Pfizer to acquire Trillium Therapeutics to expand immuno-oncology therapies

Pfizer (NYSE:PFE) entered into a definitive agreement to acquire Trillium Therapeutics (NASDAQ, TSX:TRIL), a clinical-stage immuno-oncology company developing innovative therapies for the treatment of cancer. 

Under the accord, Pfizer will acquire all the outstanding shares of Trillium not it doesn’t already own for an implied equity value of $2.26-billion, or $18.50 a share. Trillium closed at $17.59, up $11.50, on Aug. 23.

Trillium’s portfolio includes biologics that are designed to enhance the ability of patients’ innate immune system to detect and destroy cancer cells. 

Its two lead molecules, TTI-622 and TTI-621, block the signal-regulatory protein alpha (SIRPa)–CD47 axis, which is emerging as a key immune checkpoint in hematological malignancies. TTI-622 and TTI-621 are potentially best-in-class SIRPLP-Fc fusion proteins that are currently in Phase 1b/2 development across several indications, with a focus on hematological malignancies.

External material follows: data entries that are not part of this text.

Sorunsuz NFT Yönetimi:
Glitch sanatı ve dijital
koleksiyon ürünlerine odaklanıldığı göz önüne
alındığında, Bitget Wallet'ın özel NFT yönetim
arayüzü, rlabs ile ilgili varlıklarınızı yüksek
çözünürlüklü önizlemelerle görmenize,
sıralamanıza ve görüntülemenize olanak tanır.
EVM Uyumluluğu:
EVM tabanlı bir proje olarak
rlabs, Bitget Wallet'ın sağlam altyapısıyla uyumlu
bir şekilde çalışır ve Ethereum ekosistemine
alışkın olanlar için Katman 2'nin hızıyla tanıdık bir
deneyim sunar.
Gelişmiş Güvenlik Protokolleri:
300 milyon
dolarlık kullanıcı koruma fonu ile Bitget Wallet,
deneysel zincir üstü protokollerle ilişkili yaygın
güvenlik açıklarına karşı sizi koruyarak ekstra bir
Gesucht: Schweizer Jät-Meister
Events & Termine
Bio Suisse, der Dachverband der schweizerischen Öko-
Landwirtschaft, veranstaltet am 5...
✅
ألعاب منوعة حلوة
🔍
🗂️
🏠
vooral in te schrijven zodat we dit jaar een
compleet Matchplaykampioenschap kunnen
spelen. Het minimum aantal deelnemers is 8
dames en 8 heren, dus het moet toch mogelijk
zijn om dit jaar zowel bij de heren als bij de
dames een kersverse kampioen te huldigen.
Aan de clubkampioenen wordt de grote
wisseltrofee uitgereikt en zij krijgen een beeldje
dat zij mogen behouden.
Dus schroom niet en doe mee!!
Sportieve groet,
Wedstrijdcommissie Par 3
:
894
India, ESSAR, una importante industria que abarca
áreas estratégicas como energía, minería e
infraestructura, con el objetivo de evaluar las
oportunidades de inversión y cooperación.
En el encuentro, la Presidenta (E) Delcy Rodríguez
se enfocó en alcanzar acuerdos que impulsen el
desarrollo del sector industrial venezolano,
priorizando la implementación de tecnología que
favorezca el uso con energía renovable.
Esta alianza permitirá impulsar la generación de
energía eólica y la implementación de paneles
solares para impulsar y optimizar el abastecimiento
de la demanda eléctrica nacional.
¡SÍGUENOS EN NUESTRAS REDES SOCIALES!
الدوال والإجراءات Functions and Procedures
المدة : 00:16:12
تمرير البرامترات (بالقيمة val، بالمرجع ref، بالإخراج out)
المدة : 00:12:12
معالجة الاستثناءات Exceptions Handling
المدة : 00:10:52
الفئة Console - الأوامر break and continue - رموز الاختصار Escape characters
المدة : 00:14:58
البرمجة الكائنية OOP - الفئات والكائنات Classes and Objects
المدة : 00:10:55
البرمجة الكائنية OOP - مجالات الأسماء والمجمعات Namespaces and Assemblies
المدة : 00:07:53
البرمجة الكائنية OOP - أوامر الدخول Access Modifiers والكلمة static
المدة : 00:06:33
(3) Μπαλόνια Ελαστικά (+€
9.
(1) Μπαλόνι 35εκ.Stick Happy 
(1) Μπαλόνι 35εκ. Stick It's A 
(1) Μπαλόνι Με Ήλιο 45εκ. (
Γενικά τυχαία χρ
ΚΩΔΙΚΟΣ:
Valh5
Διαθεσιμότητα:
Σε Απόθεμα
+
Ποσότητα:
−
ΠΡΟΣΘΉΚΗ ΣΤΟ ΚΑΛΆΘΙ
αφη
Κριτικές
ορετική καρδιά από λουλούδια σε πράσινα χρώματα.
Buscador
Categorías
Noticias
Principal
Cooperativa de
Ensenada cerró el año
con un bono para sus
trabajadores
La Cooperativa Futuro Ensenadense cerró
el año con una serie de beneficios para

“Trillium has the only known SIRPα–CD47 targeting molecules with clinically meaningful monotherapy responses as well as a strong basis for combination therapies, which is supported by preclinical evidence with a diverse set of therapeutic agents,” Dr. Jan Skvarka, CEO of Trillium, said in a statement. 

In clinical studies to-date, TTI-622 and TTI-621 have demonstrated activity as monotherapy in relapsed or refractory lymphoid malignancies, including Diffuse Large B-cell Lymphoma, Peripheral T-cell lymphoma, Follicular Lymphoma and other lymphoid malignancies. 

As of July 26, 2021, Phase 1 data for TTI-622 in 30 response-evaluable patients have shown deep and durable responses in heavily pretreated patients, including two complete responses, one lasting over 114 weeks, with responses ongoing. 

“We are encouraged by the early clinical data for TTI-622 and TTI-621 monotherapy for patients with heavily pretreated lymphoid malignancies and early encouraging activity for TTI-622 in patients with multiple myeloma,” said Chris Boshoff, M.D., Ph.D., chief development officer, Oncology, Pfizer Global Product Development. 

“Just as PD-1 and PD-L1 blockers have proven to be effective immuno-therapeutics for many solid tumors, the SIRPα-CD47 interaction defines a second key immune checkpoint for which disrupting agents are expected to become another important backbone immunotherapy for multiple types of cancer, especially hematological cancers,” he added.